Paris Match. Pourquoi avez-vous eu envie de vous intéresser à “l’homme qui collectionnait les yeux bleus” ?
Olivier Guez. Quand j’ai travaillé sur le scénario de Fritz Bauer, un héros allemand, sorti en 2015, je me suis retrouvé sur les traces de Mengele puisque nous racontions la coopération du Mossad pour l’arrestation d’Eichmann.
J’ai alors beaucoup lu sur l’Argentine des années 1950 et forcément sur lui. J’étais intrigué par la relation hallucinante entre ces deux hommes qui se détestaient et se méprisaient.
Par ailleurs, j’ai longtemps travaillé sur cette période.
Ce qui m’intéresse surtout, c’est de comprendre comment le continent le plus sophistiqué au monde qui s’inflige 85 millions de morts se remet de cette folie, de tels massacres.
Et parmi les tueurs, Mengele est le plus fascinant.
Quelle est la part de création dans votre livre ?
Il est très documenté. Il n’y a pas d’inventions historiques mais c’est avant tout un travail littéraire.
Je raconte la descente aux enfers de Mengele, et c’est une matière littéraire. Pour moi, c’est vraiment La colère de D’ de Werner Herzog.
Vous décrivez son sentiment d’impunité sans aucune culpabilité et son besoin de considération.
Oui, c’est fascinant chez cet homme. Ce n’est pas un aventurier mais un fils de bonne famille qui n’était pas taillé pour être un fuyard. Il s’est réjoui de partir à Auschwitz, pour lui le plus grand laboratoire du monde.
Sa seule ambition était, en cas de victoire de l’Allemagne, d’obtenir une chaire universitaire, il avait donc besoin de considération. Il est le pur produit du système.
Il ne comprendra pas pourquoi il a été déchu de ses titres universitaires. Parce que le médecin nazi ne soigne pas l’individu, mais le peuple. Né trente ans plus tôt, il aurait été un sale type, mais pas un tueur de masse. S’il avait pris conscience de ses actes, il se serait écroulé.
“Mengele sait qu’on ne s’échappe pas d’une prison à ciel ouvert”, écrivez-vous. Pourquoi hésite-t-il à mettre fin à ses jours ?
Parce que ce n’est pas un homme courageux.
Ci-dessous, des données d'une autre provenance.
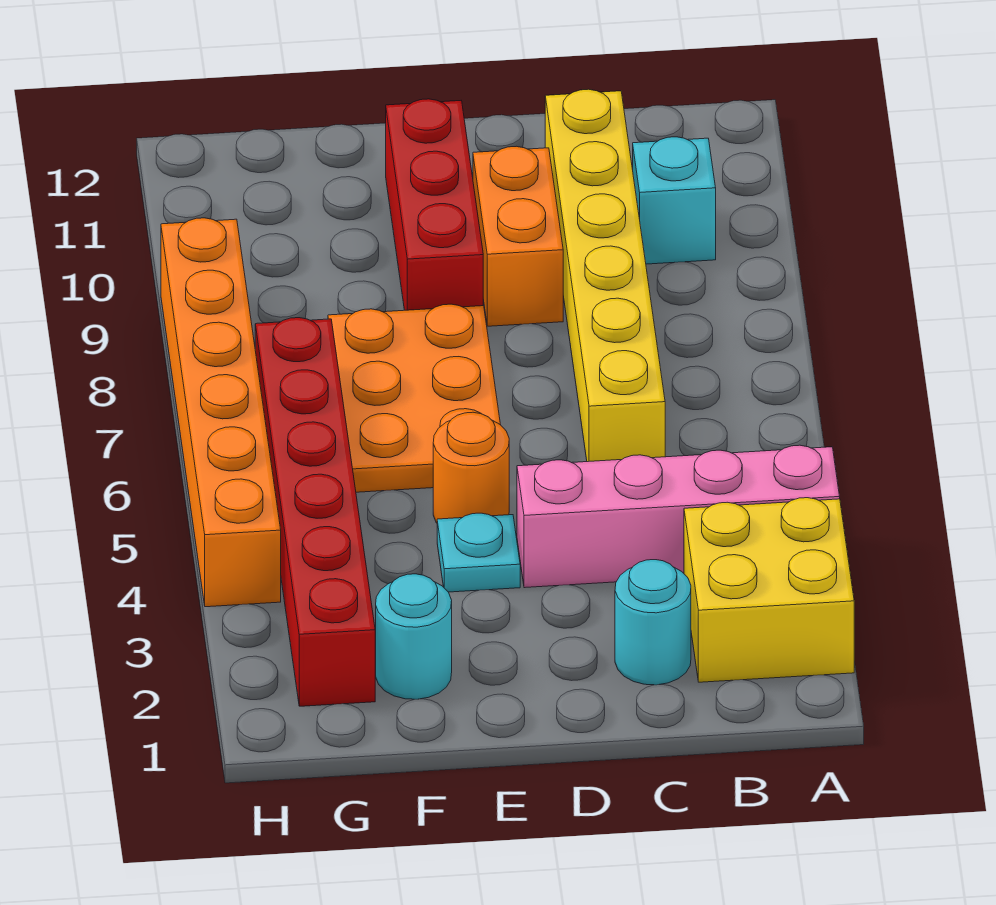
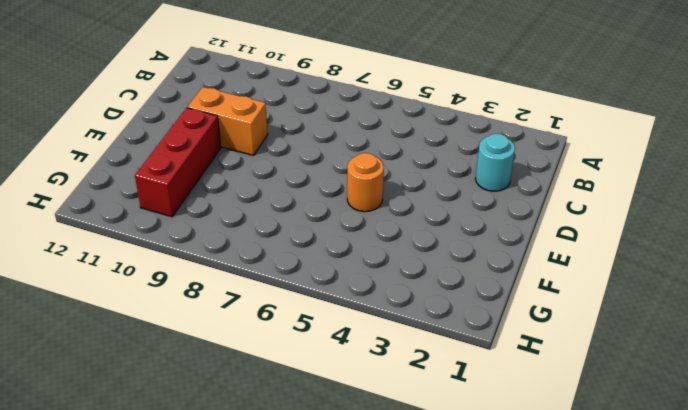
red 1x3 brick [135,108,221,217] -> red 1x3 brick turned to [386,99,483,310]
none -> yellow 2x2 brick [684,498,854,682]
none -> pink 1x4 brick [517,445,840,588]
none -> cyan 1x1 brick [633,137,716,264]

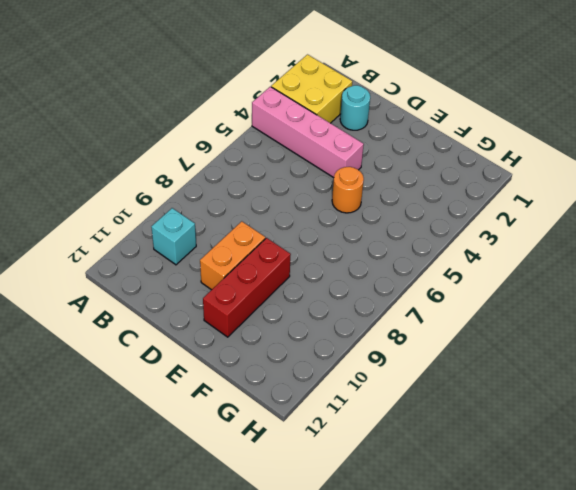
none -> yellow 1x6 brick [545,89,665,462]
none -> cyan 1x1 plate [437,513,520,592]
none -> orange 2x3 plate [328,304,501,492]

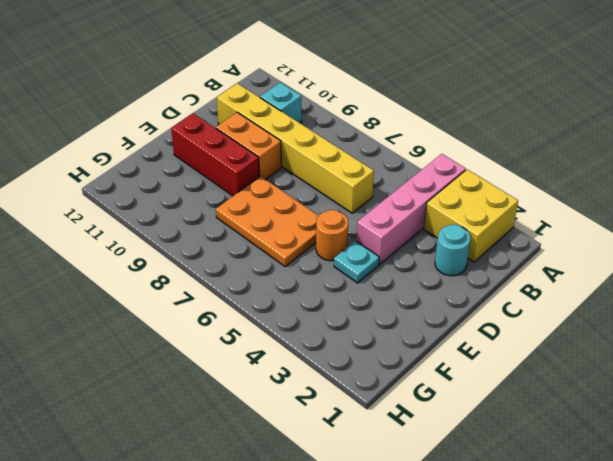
none -> cyan 1x1 round brick [376,574,452,699]
none -> red 1x6 brick [255,318,375,706]
none -> orange 1x6 brick [161,218,281,607]

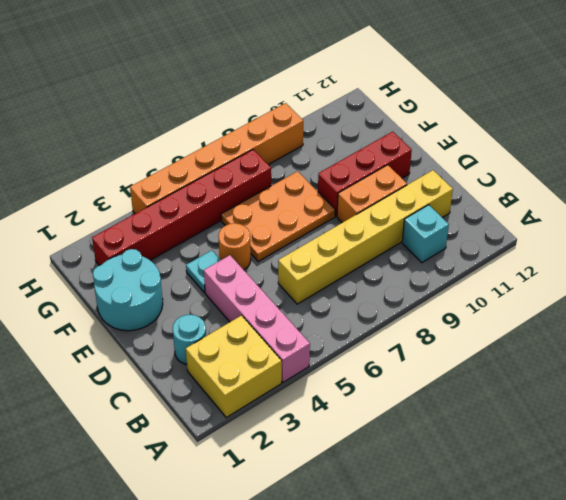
cyan 2x2 round brick [93,249,163,331] -> cyan 1x1 round brick [376,574,452,699]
Pendant les vingt dernières années, il a dû y penser souvent.
Mais aussi parce qu’il espérait que les choses s’inversent, qu’il puisse vivre tranquillement. Il voulait également revoir son fils.
Qui avait intérêt à ce qu’il reste en liberté ?
L’Allemagne de l’Ouest, notamment. Mengele fait partie de ces centaines de médecins qui ont sévi dans les camps, il n’était pas non plus le plus recherché. Mais regardez Eichmann : les services secrets allemands et américains savaient où il se trouvait et n’ont rien fait pour ne pas affaiblir l’Allemagne de l’Ouest face à l’Allemagne de l’Est.
On est en pleine Guerre froide. Quant au Mossad, il a, à ce moment-là, autre chose à faire : protéger Israël. Il voulait “s’occuper des Juifs vivants, pas des Juifs morts”.
Mengele est le nazi en cavale qui va bénéficier du plus grand soutien, comment l’expliquez-vous ?
L’argent. Sa famille finance sa cavale. Sinon, il n’aurait pas tenu.
Le passé de l’Allemagne est-il digéré ?
Cette histoire reste le socle de l’Allemagne contemporaine. La façon dont ce pays a géré la crise des réfugiés est révélatrice.
Ils ont rembobiné leur histoire. Ils ont des contrepoisons par rapport à l’extrême droite mais ont du mal à comprendre le danger de l’islamisme radical.
Comment êtes-vous sorti de l’écriture de ce roman ?
J’ai traversé plusieurs périodes. J’ai passé trois ans avec Mengele, cela a été compliqué.
Je ne voulais pas être sa marionnette mais le marionnettiste. Il paraît que, certaines nuits, je criais “Mengele” pendant mon sommeil !
« La disparition de Josef Mengele », d’Olivier Guez, éd. Grasset, 236 pages, 18,50 euros.